* _EXERCISE GOAL_: Would you please set down the data again exactly as given, excluding the pictures?

DATA PROVIDED section start

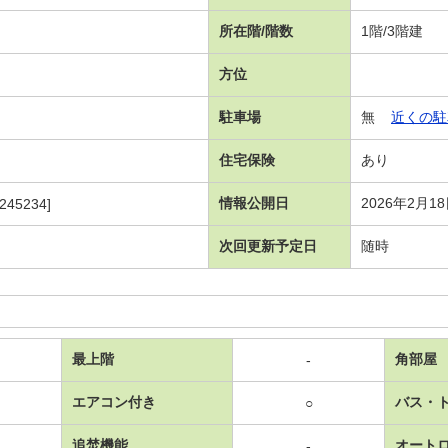
所在階/階数
1階/3階建
方位
駐車場
無
近くの駐
住宅保険
あり
情報公開日
2026年2月1
245234]
次回更新予定日
随時
最上階
角部屋
-
エアコン付き
バス・
○
追焚機能
オート
-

DATA PROVIDED section end

* _ANSWER SPACE_:
所在階/階数
1階/3階建
方位
駐車場
無
近くの駐
住宅保険
あり
情報公開日
2026年2月1
245234]
次回更新予定日
随時
最上階
角部屋
-
エアコン付き
バス・
○
追焚機能
オート
-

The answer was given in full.